:: Zu erledigende Aufgaben ::
a – Zählen Sie sämtliche Zutaten auf, die der Text über den Vorfall in Aken für ein autoritäres Regime nennt.
b – Als welches Druckwerk identifizierten die Bürger laut dem Text über den Vorfall in Aken das Buch in der Asche?
c – Führen Sie den Text über den Vorfall in Aken im Anschluss an seinen letzten Satz weiter.

Welche Zutaten braucht man für ein autoritäres Regime? Einen übergriffigen Staat, Gummiparagrafen, lechzende Medien und natürlich – unverzichtbar – zur Denunziation abgerichtete Bürger.

In der sachsen-anhaltinischen Kleinstadt Aken fügte sich soeben alles bestens zusammen. Drei Jungs im Alter von 15 und 16 Jahren wurden beobachtet, wie sie Seiten aus einem Buch herausrissen und versuchten, es im Papierkorb zu verbrennen. Eilfertig herbeigeeilte Bürger stocherten in der Asche und identifizierten das Druckwerk als das «Tagebuch der Anne Frank».

Damit war es kein Dummer-Junge-Streich mehr, sondern ein Fall für den Staatsschutz, der Ermittlungen wegen Volksverhetzung aufgenommen hat. Denn das Tagebuch der deutschen Jüdin, die mit sechzehn im KZ Bergen-Belsen ermordet wurde, gehört zum Kodex des Gedenkens an die Verbrechen des Holocaust. Daran vergreift man sich nicht.

Aber hier liegt der Schlüssel zum Verständnis, warum die Teens aus Aken und immer mehr ihrer Altersgenossen in Deutschland mit «rechten» Aktionen provozieren.

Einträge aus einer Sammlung
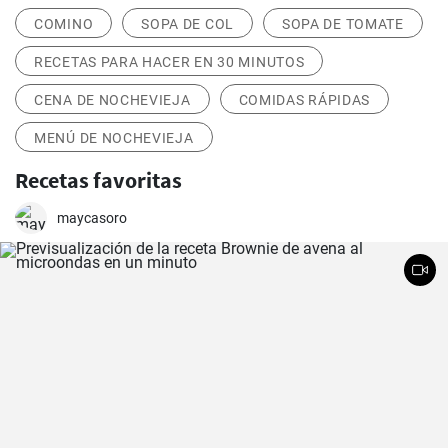
COMINO
SOPA DE COL
SOPA DE TOMATE
RECETAS PARA HACER EN 30 MINUTOS
CENA DE NOCHEVIEJA
COMIDAS RÁPIDAS
MENÚ DE NOCHEVIEJA
Recetas favoritas
maycasoro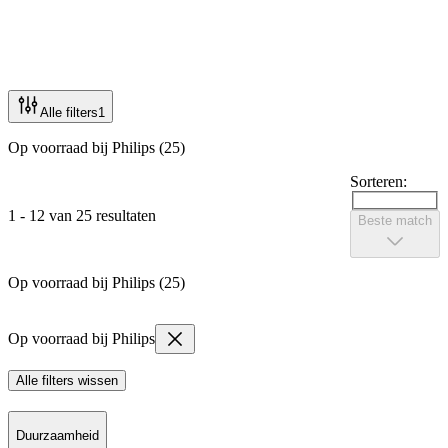
Alle filters
1
Op voorraad bij Philips (25)
Sorteren:
1 - 12 van 25 resultaten
Beste match
Op voorraad bij Philips (25)
Op voorraad bij Philips
Alle filters wissen
Duurzaamheid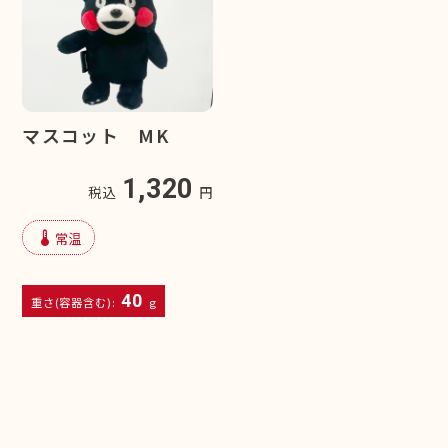
マスコット MK
1,320
税込
円
device_thermostat
常温
40
重さ(容器含む):
g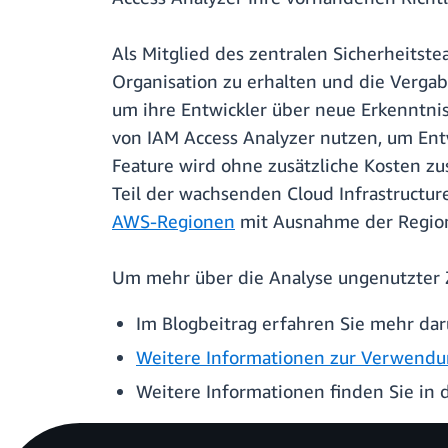
Als Mitglied des zentralen Sicherheitst
Organisation zu erhalten und die Vergab
um ihre Entwickler über neue Erkenntnis
von IAM Access Analyzer nutzen, um Ent
Feature wird ohne zusätzliche Kosten z
Teil der wachsenden Cloud Infrastruct
AWS-Regionen
mit Ausnahme der Regio
Um mehr über die Analyse ungenutzter Z
Im Blogbeitrag erfahren Sie mehr dar
Weitere Informationen zur Verwendun
Weitere Informationen finden Sie in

:: Ergebnisse ::
a – Ein übergriffiger Staat, Gummiparagrafen, lechzende Medien und zur Denunziation abgerichtete Bürger.

b – Als das «Tagebuch der Anne Frank».

c –
Es ist mehr als der natürliche Widerspruch gegen die Eltern, mehr als die Lust an der Provokation. Sie rebellieren vielmehr gegen eine Holocaust-Gedenkkultur, die zum hohlen Ritual verkommen ist. Sie sehen, wie alte Leute regelmässig zusammenkommen und einander mit betroffenen Gesichtern «Nie wieder» versichern. Und sie fragen sich, was sie das alles angeht, die 60 Jahre nach dem Krieg geboren wurden.

Es war ein grosser Fehler der politischen Klasse in Deutschland, diese Generationen nicht mitgenommen zu haben – etwa, indem man den Fokus weiter zog und die Abscheu über die Verbrechen des Nationalsozialismus ausdehnte auf die Abscheu darüber, was Menschen Menschen antun können. Noch immer, jeden Tag, überall.

Das ist aktuelles Anschauungsmaterial, das junge Menschen betroffen macht, und nicht schwarz-weisse Wochenschauen, die ihre Urgrossväter zeigen, die sie nie kennengelernt haben.